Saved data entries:
----------------

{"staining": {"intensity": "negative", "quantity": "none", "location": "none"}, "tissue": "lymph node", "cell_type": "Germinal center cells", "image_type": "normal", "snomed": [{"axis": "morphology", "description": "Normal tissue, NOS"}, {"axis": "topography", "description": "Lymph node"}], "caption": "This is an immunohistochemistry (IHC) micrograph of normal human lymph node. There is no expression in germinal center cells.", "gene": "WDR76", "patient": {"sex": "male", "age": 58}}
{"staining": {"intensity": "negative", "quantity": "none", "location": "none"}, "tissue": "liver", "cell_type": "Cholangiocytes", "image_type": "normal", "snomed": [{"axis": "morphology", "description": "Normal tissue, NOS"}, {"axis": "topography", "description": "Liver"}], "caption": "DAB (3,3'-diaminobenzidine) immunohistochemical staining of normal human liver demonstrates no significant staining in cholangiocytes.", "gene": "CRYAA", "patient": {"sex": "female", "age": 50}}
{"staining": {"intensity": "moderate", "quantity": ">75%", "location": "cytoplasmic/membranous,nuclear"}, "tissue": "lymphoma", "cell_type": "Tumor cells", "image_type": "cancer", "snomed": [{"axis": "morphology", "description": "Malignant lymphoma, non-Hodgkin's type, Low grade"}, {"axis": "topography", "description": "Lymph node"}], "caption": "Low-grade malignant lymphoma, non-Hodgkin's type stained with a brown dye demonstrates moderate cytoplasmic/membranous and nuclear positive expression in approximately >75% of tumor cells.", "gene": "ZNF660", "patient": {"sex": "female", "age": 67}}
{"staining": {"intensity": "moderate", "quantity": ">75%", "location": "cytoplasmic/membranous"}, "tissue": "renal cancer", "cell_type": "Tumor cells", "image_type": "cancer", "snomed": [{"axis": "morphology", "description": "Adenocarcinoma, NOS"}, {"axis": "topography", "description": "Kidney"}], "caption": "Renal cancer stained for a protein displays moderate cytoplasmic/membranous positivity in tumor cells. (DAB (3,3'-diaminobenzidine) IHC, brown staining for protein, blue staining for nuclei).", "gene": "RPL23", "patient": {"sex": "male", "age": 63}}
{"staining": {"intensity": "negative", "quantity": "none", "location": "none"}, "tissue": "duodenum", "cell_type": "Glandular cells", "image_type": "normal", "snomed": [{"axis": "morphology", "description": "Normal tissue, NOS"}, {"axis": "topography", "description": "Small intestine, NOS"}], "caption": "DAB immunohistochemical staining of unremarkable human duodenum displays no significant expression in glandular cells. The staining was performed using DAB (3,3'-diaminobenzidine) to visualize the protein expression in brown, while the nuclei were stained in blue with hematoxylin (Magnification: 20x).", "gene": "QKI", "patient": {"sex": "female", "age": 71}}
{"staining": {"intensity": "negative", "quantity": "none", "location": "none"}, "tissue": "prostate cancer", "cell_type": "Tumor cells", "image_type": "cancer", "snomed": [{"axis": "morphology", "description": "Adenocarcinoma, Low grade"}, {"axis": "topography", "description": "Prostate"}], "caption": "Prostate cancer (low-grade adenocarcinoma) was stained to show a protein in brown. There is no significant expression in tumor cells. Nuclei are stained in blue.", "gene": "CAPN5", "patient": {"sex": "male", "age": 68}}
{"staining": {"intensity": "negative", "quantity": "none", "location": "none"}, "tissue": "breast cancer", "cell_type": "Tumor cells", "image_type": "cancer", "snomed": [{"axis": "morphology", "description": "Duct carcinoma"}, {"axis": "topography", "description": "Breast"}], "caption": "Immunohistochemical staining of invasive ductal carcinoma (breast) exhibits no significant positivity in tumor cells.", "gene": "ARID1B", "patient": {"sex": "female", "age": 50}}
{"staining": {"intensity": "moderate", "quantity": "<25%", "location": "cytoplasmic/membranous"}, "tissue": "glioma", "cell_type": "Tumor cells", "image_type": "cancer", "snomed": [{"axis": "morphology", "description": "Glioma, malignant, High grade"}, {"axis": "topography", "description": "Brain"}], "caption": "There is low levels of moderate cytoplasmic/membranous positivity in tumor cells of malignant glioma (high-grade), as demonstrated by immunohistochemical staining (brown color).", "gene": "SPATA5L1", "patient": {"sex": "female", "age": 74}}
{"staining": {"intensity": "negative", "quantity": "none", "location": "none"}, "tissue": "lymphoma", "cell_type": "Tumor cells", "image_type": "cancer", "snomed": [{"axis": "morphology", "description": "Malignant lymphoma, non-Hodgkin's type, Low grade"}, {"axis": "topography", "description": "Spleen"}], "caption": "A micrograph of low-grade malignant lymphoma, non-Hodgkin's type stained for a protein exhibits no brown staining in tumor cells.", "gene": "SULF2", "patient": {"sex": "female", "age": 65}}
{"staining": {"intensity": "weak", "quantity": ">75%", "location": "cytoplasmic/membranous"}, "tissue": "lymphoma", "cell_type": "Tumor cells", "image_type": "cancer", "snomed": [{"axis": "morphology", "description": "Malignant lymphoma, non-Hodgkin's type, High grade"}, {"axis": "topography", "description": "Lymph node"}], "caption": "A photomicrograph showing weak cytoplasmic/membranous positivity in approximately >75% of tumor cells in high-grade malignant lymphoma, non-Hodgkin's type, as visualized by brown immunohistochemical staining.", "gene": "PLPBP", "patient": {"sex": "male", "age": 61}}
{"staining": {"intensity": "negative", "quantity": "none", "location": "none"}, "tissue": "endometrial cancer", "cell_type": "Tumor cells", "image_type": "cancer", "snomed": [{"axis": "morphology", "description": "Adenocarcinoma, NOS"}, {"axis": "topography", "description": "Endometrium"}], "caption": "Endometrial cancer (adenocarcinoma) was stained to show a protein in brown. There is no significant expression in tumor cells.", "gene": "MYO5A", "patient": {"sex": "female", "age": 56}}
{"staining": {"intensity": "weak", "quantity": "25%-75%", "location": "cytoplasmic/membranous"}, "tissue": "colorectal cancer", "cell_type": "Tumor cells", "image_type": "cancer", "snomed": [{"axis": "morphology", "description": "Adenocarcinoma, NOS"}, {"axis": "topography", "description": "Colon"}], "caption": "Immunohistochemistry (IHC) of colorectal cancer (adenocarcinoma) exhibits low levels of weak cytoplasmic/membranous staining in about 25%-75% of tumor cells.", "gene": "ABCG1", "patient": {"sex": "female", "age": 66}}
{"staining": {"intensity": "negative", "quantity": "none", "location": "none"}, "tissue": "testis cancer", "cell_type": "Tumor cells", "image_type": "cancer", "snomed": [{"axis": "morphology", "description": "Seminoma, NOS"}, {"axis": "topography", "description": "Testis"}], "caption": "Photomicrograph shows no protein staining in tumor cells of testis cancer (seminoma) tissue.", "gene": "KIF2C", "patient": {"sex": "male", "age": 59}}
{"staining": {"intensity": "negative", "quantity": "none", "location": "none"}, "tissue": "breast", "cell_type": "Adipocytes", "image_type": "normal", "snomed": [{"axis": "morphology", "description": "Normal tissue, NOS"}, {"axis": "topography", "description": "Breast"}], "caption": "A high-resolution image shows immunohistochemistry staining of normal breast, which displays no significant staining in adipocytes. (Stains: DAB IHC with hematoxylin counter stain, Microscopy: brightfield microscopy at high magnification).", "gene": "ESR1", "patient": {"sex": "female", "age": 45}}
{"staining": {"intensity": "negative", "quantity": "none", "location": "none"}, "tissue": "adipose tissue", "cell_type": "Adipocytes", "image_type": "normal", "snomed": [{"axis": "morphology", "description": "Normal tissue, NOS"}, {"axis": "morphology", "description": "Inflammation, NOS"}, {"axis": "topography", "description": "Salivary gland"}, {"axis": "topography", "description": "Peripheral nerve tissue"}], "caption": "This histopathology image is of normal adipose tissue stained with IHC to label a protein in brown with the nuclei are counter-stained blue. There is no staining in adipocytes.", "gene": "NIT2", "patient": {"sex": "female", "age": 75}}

----------------

TASK DIRECTIONS: Pull every line containing "Breast" out of the entries.

TASK ANSWER:
{"staining": {"intensity": "negative", "quantity": "none", "location": "none"}, "tissue": "breast cancer", "cell_type": "Tumor cells", "image_type": "cancer", "snomed": [{"axis": "morphology", "description": "Duct carcinoma"}, {"axis": "topography", "description": "Breast"}], "caption": "Immunohistochemical staining of invasive ductal carcinoma (breast) exhibits no significant positivity in tumor cells.", "gene": "ARID1B", "patient": {"sex": "female", "age": 50}}
{"staining": {"intensity": "negative", "quantity": "none", "location": "none"}, "tissue": "breast", "cell_type": "Adipocytes", "image_type": "normal", "snomed": [{"axis": "morphology", "description": "Normal tissue, NOS"}, {"axis": "topography", "description": "Breast"}], "caption": "A high-resolution image shows immunohistochemistry staining of normal breast, which displays no significant staining in adipocytes. (Stains: DAB IHC with hematoxylin counter stain, Microscopy: brightfield microscopy at high magnification).", "gene": "ESR1", "patient": {"sex": "female", "age": 45}}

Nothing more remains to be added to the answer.